Because of this, video analytics are still in their infancy. DataHive has a gut feeling that the phrase “Big Data” will go away in the next couple of years as Hadoop, sentiment analysis, and cloud-based storage and analytics continue to become more commonly used. However, we will need to brush the phrase back off, or perhaps find a new name, as video analytics finally is ready for its day in the sun. As interesting as companies such as Ooyala, with their current video analytic capabilities, already are, they have just scratched the surface of insight that they will eventually provide to the world.

So, the big takeaways for DataHive are threefold:

1) Big Data requires metadata to be useful. If the right metadata isn’t already in place, create it from scratch. It’s better to create a metadata layer that makes sense than to simply spin your wheels with existing Big Data that may lack the context needed to get from inputs to insights. Whether we’re talking about movies, baseball, or other favorite pastimes, Big Data only makes a big impact when it is filtered correctly.

2) Make sure that your metadata outputs are easily comprehensible.
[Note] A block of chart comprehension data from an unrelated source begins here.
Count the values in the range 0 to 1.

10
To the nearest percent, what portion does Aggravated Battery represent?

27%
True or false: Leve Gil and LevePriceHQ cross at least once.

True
Netflix’ genre titles are easy to understand, regardless of whether an 8-year-old or an 8th degree Big Data Master is reading the title. By intentionally simplifying the categorization of films, Netflix provides much greater context. Netflix could easily have automated a list that states “Jennifer Lawrence has 34 minutes and 12 seconds of screen time in the Hunger Games” or whatever the number actually is, but this measurement is trivial compared to the traits and categories that customers actually want. Ultimately, Big Data outputs need to be tailored to users regardless of the complexity or elegance of analysis.
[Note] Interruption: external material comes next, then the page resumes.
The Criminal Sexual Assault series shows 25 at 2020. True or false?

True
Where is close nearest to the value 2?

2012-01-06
3) Video is ready for a quantum leap in analytics and Big Data. No vendor is currently able to bring the combination of video identification, video viewing analytics, video sentiment, and video content analysis together, meaning that this Big Data problem will be around for the foreseeable future. However, big challenges are also big opportunities. DataHive Consulting looks forward to playing a part in bringing these disparate video functions together into an integrated video analytics solution.